Bielska Straż Pożarna po raz kolejny ostrzega przed zdradliwym tlenkiem węgla. Do zatrucia tym gazem doszło ostatnio w sobotę, 6 stycznia, w budynku mieszkalnym przy ul. Sempołowskiej w Bielsku-Białej. O tej porze roku takie wypadki zdarzają się niestety często.
Młody mężczyzna kąpiący się wieczorem w łazience, został odwieziony do szpitala. Strażacy zmierzyli stężenie CO we wszystkich pomieszczeniach w budynku. Największe (120 ppm) było w mieszkaniu na II piętrze (w łazience i kuchni), skąd ewakuowano wszystkich lokatorów.

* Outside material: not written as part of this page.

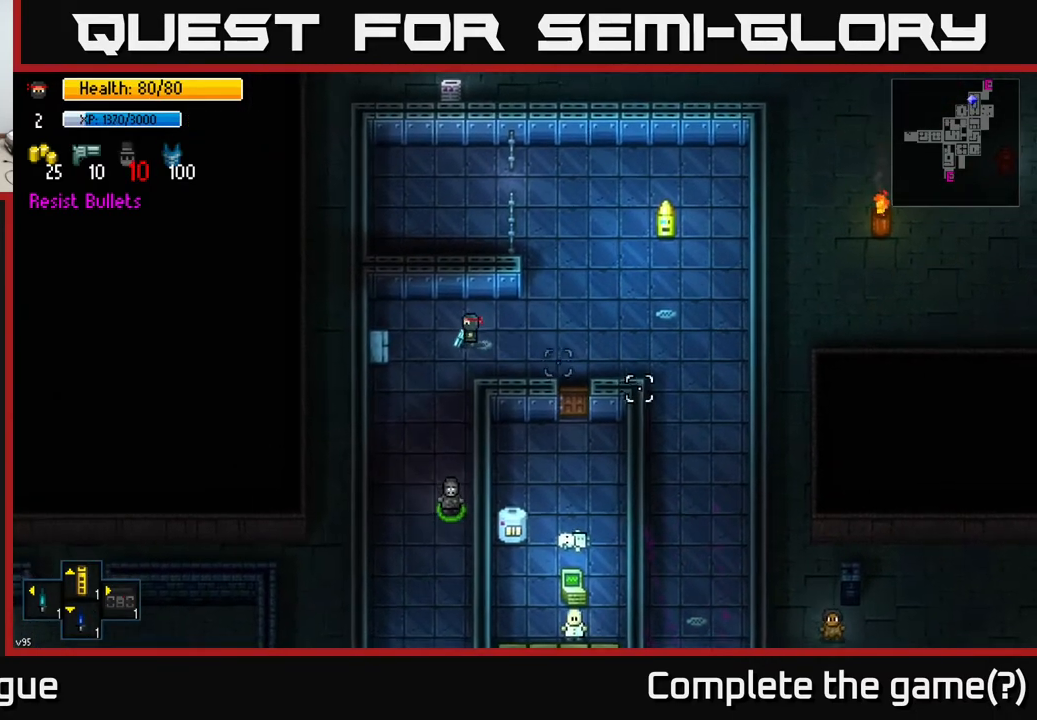
{"buttons": [], "left_stick": "right", "right_stick": "down", "events": [[50, "left_stick", "down"], [167, "right_stick", "down"], [500, "left_stick", "right"]]}
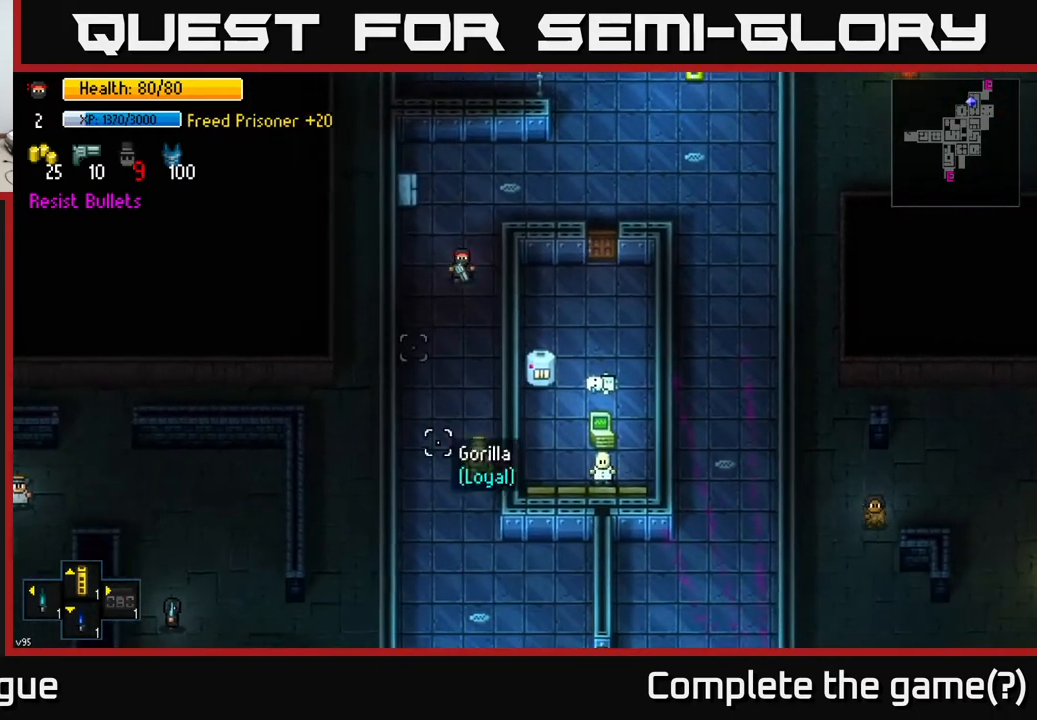
{"buttons": [], "left_stick": "up-left", "right_stick": "center", "events": [[33, "left_stick", "up"], [100, "right_stick", "center"], [300, "left_stick", "up-left"]]}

Tlenek węgla to silnie trujący, bezbarwny i bezwonny gaz. Ofiary nie mają możliwości wykrycia zagrożenia. Objawy zatrucia to: bóle i zawroty głowy, ogólne osłabienie, mdłości, wymioty, kołatanie serca, zaburzenia równowagi, wzroku, słuchu, drżenie mięśni oraz utrata przytomności. Zdradliwe skutki często pojawiają się po czasie. Zalicza się do nich objawy neuropsychiczne (zaburzenia pamięci, koncentracji). Następstwem zatruć są też częste dolegliwości układu oddechowego, uszkodzenia słuchu, wzroku, wątroby. Czad uszkadza przede wszystkim układ sercowo-naczyniowy oraz nerwowy. Wywołane przez niego zaburzenia serca mogą spowodować śmierć.